MuProp: Unbiased Backpropagation for Stochastic Neural Networks
Gu, Shixiang
and
Levine, Sergey
and
Sutskever, Ilya
and
Mnih, Andriy
arXiv e-Print archive - 2015 via Local Bibsonomy
Keywords:
dblp
This paper presents a method for training feed-forward neural networks with stochastic hidden units (e.g. sigmoid belief networks), to optimize the expectation (over the stochastic units) of some arbitrary loss function. While the proposed method is applicable to any type of stochastic units, it is most interesting for the case of discrete stochastic units, since the reparametrization trick of variational autoencoders cannot be applied to backprop through the sampling step.
In short, the method builds on the likelihood ratio method (of which REINFORCE is a special case) and proposes a baseline (also known as control variate) which, according to the authors, is such that an unbiased gradient is obtained. Specifically, the baseline corresponds to the first-order Taylor expansion of the loss function around some deterministic value of the hidden units (x̄) that doesn't depend on the stochastic hidden units (noted x in the paper).
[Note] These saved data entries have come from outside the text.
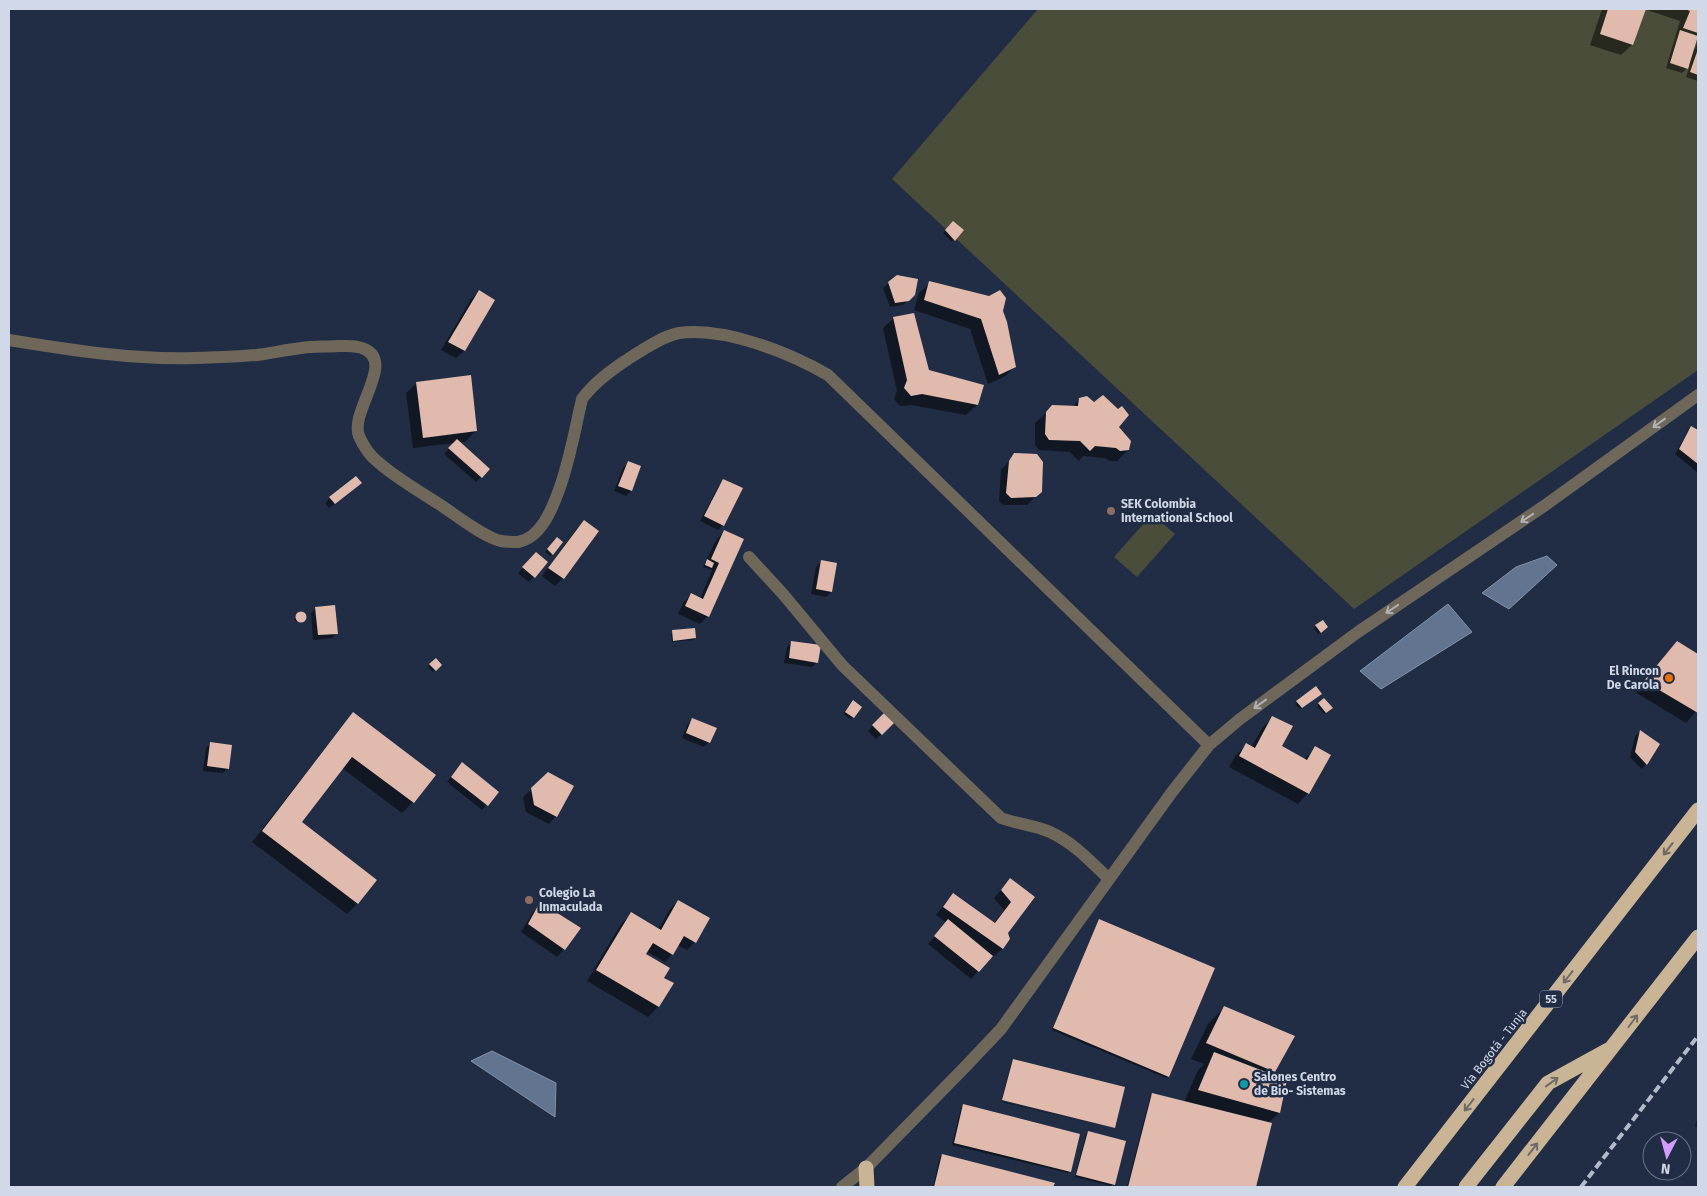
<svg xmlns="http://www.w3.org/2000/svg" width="1707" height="1196" font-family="'Fira Sans',sans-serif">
	<rect width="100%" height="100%" fill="#212d45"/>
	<path fill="#494d39" d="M1038 9H1698V370L1354 609 892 179Z
		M1152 514 1175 534 1137 577 1114 557Z"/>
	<path fill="#637490" stroke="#8492aa" d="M1547 556 1557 565 1509 609 1482 593 1516 567Z
		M1448 604 1472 632 1381 689 1360 671Z
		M492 1051 556 1083 555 1117 471 1061Z"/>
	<path fill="#0007" d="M1602 9H1698V35L1693 48 1695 49 1698 41V81L1686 77 1690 65 1682 73 1666 68 1680 21 1644 9 1632 45 1621 55 1590 45Z
		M953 223 962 230 952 242 943 233Z
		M889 283 914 294 903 305 890 307 883 288Z
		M930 283 1002 311 1014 367 1004 377 988 384 970 329 914 310 919 293Z
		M479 292 494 300 464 351 456 358 441 350 471 299Z
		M894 318 928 371 977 405 966 415 911 405 900 406 894 399 897 391 883 328Z
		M417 383 476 431 465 442H459L489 469 476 482 444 454 454 443 413 448 406 393Z
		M1080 399 1118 427 1128 450 1117 461H1109L1105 458 1083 456 1079 461 1070 452 1039 450 1035 445V423L1052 407H1072Z
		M1691 427 1698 432V473L1675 454 1687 432Z
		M1014 455 1041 491 1027 505H1003L999 501 1001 470Z
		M628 463 631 491 626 496 614 491 623 468Z
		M724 480 723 525 718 530 700 521 719 485Z
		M355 488 329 508 325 503 330 498Z
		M584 522 563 578 555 586 542 576 576 529Z
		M724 532 742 540 708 616 700 624 678 614 683 603 691 595 700 599 712 570 703 567 716 540Z
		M557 539 562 543 550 556 545 552Z
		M531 559 546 563 529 582 518 573Z
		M821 562 831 592 826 597 811 594 816 567Z
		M316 608 337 633 332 638 313 640 311 613Z
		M300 613H304L305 618 299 623 294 620Z
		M1322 621 1325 629 1318 634 1314 628Z
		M673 632 695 638 693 640 672 642 671 634Z
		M792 642 817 662 812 667 784 663 787 647Z
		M1678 642 1698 656V709L1686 723 1635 692Z
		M436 660 440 665 433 672 428 667Z
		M1318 696 1300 709 1295 704 1297 702Z
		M1324 700 1331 708 1324 714 1317 706Z
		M851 704 861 707 851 719 843 714Z
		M885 713 894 722 876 739 868 731Z
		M353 714 434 775 413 802 402 813 342 768 300 822 358 903 347 914 252 842 343 725Z
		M1273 717 1280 747 1304 760 1315 748 1308 793 1298 804 1229 767 1236 755 1246 745 1251 748 1262 728Z
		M692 720 709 742 704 747 682 738 687 725Z
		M1640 732 1646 764 1642 769 1630 757 1635 736Z
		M211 743 228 768 223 773 203 771 206 748Z
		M457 769 498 792 482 810 447 782Z
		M548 774 556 816 549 824 526 812 523 797Z
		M1010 879 1033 897 1007 933 1009 938 1002 949 994 956 992 955 971 979 928 944 947 923 936 915 953 894 994 923 1004 910 994 898Z
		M678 901 695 942 687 950 678 945 672 954 665 962 646 951 644 954 662 978 672 984 658 1007 648 1017 587 981 621 924 631 914 658 930 670 909Z
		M541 904 564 949 557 957 521 932 533 912Z
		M1098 923 1168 1076 1166 1078 1052 1030Z
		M1224 1008 1274 1071 1270 1075 1279 1113 1268 1123 1270 1124 1254 1187H1127L1150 1097 1152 1094 1184 1102 1198 1070 1204 1064 1191 1059 1208 1024Z
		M1013 1061 1114 1126 1002 1098 1011 1063Z
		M1001 1101 1112 1128 1001 1102Z
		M963 1106 1070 1171 1068 1173 952 1145 961 1108Z
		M1698 1117V1128L1695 1126Z
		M1088 1132 1113 1184 1111 1186 1075 1177 1086 1134Z
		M943 1155 1053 1184 1052 1187H933L940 1157Z"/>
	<path fill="#e0bbad" d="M1608 9H1646L1633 45 1600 34Z
		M1685 9H1698V33L1683 28 1690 11Z
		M1680 30 1698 36 1688 69 1670 63Z
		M1698 49V75L1690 72Z
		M953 221 964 230 955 241 945 230Z
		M897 275 918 279 915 295 909 301 895 303 888 282Z
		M929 281 989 296 1000 290 1006 298 1003 311 1007 322 1016 367 999 375 981 319 924 300Z
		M479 290 495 300 465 351 448 342Z
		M914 313 929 370 984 385 978 405 922 394 911 396 904 388 907 380 893 317Z
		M471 375 477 431 423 438 416 382Z
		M1103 395 1118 409 1122 406 1129 415 1119 427 1131 441 1129 450 1120 451 1116 448 1095 446 1090 451 1080 441 1049 440 1045 434 1046 412 1052 405 1078 406 1079 398 1087 396 1094 402Z
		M1691 426 1698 430V464L1679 449Z
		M457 439 490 469 482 478 448 448Z
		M1014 453 1037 454 1043 462 1042 492 1036 497 1011 498 1006 493 1009 461Z
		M628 461 641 466 632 491 618 486Z
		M356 476 362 483 335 504 329 497Z
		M723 479 743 488 724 526 704 516Z
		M584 520 599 531 564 579 548 568Z
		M724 530 744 539 709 617 685 606 691 593 703 599 719 563 711 559Z
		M557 537 563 542 553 555 547 549Z
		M536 552 548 562 535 578 522 567Z
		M707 559 714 563 712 568 705 565Z
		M821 560 837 563 832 592 816 589Z
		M335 605 338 634 318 635 315 607Z
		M295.5 617a5.5 5.5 0 1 1 11 0a5.5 5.5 0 1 1-11 0Z
		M1323 620 1328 627 1321 633 1315 625Z
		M695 628 696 638 673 641 672 630Z
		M791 641 821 645 818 663 789 658Z
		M1677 641 1698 654V713L1644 681Z
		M436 658 442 665 436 671 429 664Z
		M1316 686 1322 694 1302 708 1296 701Z
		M1324 698 1333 708 1326 713 1318 703Z
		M853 700 862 707 854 718 845 712Z
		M353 712 436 775 414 803 352 757 302 822 377 880 358 904 262 831Z
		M885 712 895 722 882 735 872 725Z
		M1272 716 1293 726 1282 746 1307 760 1315 746 1331 755 1309 794 1239 756 1246 743 1255 748Z
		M692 718 717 728 710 743 686 733Z
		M1640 730 1660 744 1647 765 1635 752Z
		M210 742 232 745 229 769 207 766Z
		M462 762 499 792 488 806 451 777Z
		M548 772 574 786 557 817 534 805 531 788Z
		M1010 878 1035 897 1008 933 1010 939 1003 949 943 907 953 893 995 923 1011 902 1001 890Z
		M678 900 710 918 696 943 684 936 673 955 653 943 646 954 670 968 664 978 674 983 659 1007 596 970 631 912 661 930Z
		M540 902 581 928 565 950 528 924Z
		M948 919 993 956 979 972 934 936Z
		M1099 919 1215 968 1169 1077 1053 1028Z
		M1224 1006 1295 1036 1275 1072 1206 1043Z
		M1214 1052 1287 1080 1280 1113 1198 1090Z
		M1013 1059 1125 1087 1115 1128 1002 1100Z
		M1152 1093 1272 1123 1256 1187H1128Z
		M963 1104 1080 1134 1071 1172 954 1143Z
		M1088 1131 1126 1141 1115 1185 1076 1175Z
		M942 1154 1055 1183 1053 1187H934Z"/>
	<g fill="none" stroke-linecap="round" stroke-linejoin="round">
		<path stroke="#6f675a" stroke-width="12" d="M9 340C70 350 133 360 195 358 216 357 236 357 257 355 271 353 286 350 301 348 313 346 326 347 338 346 346 346 354 345 362 348 398 360 349 411 359 436 363 445 370 456 378 462 397 479 421 492 442 506 457 516 485 538 501 541 506 542 513 542 518 542 541 538 552 509 559 490 570 460 575 429 582 399 594 383 609 372 625 361 639 352 662 336 679 333 725 327 788 352 828 375L1209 745
			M749 557 783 594 842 665 1001 818C1017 824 1035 825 1050 832 1074 843 1090 861 1108 878
			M842 1187 866 1168 965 1067 1001 1029 1172 792 1209 745 1240 719 1358 632 1544 506 1698 395"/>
		<path stroke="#c9b596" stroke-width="15" d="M866 1168 867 1187
			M1405 1187 1698 810
			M1466 1187 1548 1083 1608 1050
			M1503 1187 1698 937"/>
		<path stroke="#b2bbcb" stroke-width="4" stroke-dasharray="8 4" stroke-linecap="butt" d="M1581 1187 1698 1036"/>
	</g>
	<defs><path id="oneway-shaft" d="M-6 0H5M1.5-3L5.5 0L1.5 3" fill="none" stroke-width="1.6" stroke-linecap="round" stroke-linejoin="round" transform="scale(1.25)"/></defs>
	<g stroke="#afb1b6">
		<use href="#oneway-shaft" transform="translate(1659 423) rotate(144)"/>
		<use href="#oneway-shaft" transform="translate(1527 518) rotate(146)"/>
		<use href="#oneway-shaft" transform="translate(1392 609) rotate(146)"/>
		<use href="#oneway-shaft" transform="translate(1260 704) rotate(144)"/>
	</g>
	<g stroke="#6d6a69">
		<use href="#oneway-shaft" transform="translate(1668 849) rotate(128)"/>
		<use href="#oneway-shaft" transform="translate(1568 977) rotate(128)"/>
		<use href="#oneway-shaft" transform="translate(1633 1021) rotate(-53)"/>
		<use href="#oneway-shaft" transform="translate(1552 1082) rotate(-36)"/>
		<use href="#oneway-shaft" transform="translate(1469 1105) rotate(128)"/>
		<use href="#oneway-shaft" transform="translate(1533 1149) rotate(-52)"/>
	</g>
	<g fill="#8d6e63" stroke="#212d45" stroke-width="2">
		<circle cx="1111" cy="511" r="5"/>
		<circle cx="529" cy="900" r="5"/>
	</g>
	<circle fill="#e8710a" stroke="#212d45" stroke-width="2" cx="1669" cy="678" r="5"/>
	<circle fill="#0f9aa8" stroke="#212d45" stroke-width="2" cx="1244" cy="1084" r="5"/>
	<g text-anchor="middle" stroke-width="5" stroke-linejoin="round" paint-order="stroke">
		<rect fill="#212d45" stroke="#9ca5b7" stroke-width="1" x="1540" y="990.5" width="22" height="17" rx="4"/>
		<g font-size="11" font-weight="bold" fill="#d1d9e8">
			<text x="1551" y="1003">55</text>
		</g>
		<g font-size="12" font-weight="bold" fill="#d1d9e8" stroke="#212d45" text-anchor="start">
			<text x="1121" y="508">SEK Colombia<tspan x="1121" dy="14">International School</tspan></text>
			<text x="1659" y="675" text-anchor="end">El Rincon<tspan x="1659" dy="14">De Carola</tspan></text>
			<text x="539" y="897">Colegio La<tspan x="539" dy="14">Inmaculada</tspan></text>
			<text x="1254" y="1081">Salones Centro<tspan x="1254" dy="14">de Bio- Sistemas</tspan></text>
		</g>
		<g font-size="12" fill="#d1d9e8" stroke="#212d45">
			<text transform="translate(1494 1049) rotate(-52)" y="4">Vía Bogotá - Tunja</text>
		</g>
	</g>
	<rect width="1707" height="1196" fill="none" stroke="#d1d9e8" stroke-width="20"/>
	<g transform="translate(1667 1156) rotate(186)"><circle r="24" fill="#212d45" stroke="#677286"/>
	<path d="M0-4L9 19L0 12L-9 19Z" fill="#d39cfc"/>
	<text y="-8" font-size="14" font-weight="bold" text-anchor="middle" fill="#d1d9e8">N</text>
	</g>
</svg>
For a likelihood ratio method to be unbiased, it is required that the expectation of the baseline (times the gradient of the model's log distribution) with respect to the model's distribution be tractable. For the proposed baseline, it can be shown that computing this expectation requires the gradient of the mean (μ) of each stochastic unit in the network with respect to each parameter. The key idea behind the proposed method is that 1) an estimate of this expectation can be obtained simply using mean-field and 2) since mean-field is estimated by a feedforward deterministic pass over the network, it is thus possible to compute the gradients of μ by backpropagation through the mean-field pass (hence the name of the method, MuProp).
Experiments show that this method converges much faster than previously proposed unbiased methods and often performs better. Experiments also show that the method obtains competitive performance compared to biased methods (such as the "straight through" method).